A coalition of Ghanaian business associations has vehemently condemned Public Utilities Regulatory Commission’s (PURC) push for new electricity tariff hikes, labelling the current pricing system as “anti-business, anti-growth, and fundamentally flawed.”
The Food and Beverages Association of Ghana (FABAG), joined by the Ghana Union of Traders Association (GUTA) and the Ghana Plastic Manufacturers Association, expressed “outrage” over the continuous tariff engagements, arguing that the soaring cost of power is not only unsustainable but actively encourages criminality.
FABAG Executive Chairman, Rev. John Awuni, noted that the current regime “punishes honest businesses and users in general and rewards inefficiency.”
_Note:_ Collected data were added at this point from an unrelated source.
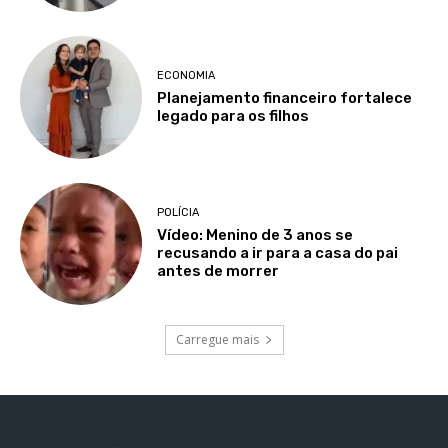
ECONOMIA
Planejamento financeiro fortalece
legado para os filhos
POLÍCIA
Vídeo: Menino de 3 anos se
recusando a ir para a casa do pai
antes de morrer
Carregue mais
“When electricity becomes unaffordable, it becomes a target for illegal access. We are fast creating a society where honest business owners are punished while defaulters and illegal users thrive,” Rev. Awuni stated.
The groups contend that honest Ghanaians are being forced to subsidize the power sector’s chronic losses, mismanagement, and corruption. This burden, they warn, is pushing manufacturers, especially SMEs and energy-intensive industries (like cold storage and factories), to scale down operations, lay off workers, or pass exorbitant costs to already “overburdened consumers.”
The associations argued that the disproportionate tariffs on productive sectors are a “clear betrayal of government’s own promise to make Ghana an industrial hub,” as they make local manufacturing uncompetitive and imports more attractive.
Rev. Awuni stressed that pursuing tariff increases without fixing internal problems is futile, comparing it to “pouring water into a leaking bucket.”
“No amount of higher tariffs can sustainably compensate for the inefficiency, mismanagement, poor revenue collection, bad debts, poor workers attitude and corruption in our Utilities,” he asserted.
The business coalition is demanding immediate and comprehensive reforms from the government and the PURC, calling for a shift from punishing consumers to fixing systemic problems. Their core demands include:
- A full audit of the real cost of power production and distribution.
- A simplified, transparent tariff structure that rewards efficiency and productive use.
- Urgent relief for businesses, particularly in manufacturing and agribusiness.
- An aggressive crackdown on internal waste and corruption in the power sector, not just illegal connections.
- Implementation of quantifiable internal or operational cost-cutting measures.
The statement concluded with an appeal to President John Mahama to “act now,” declaring, “Electricity must empower not impoverish.”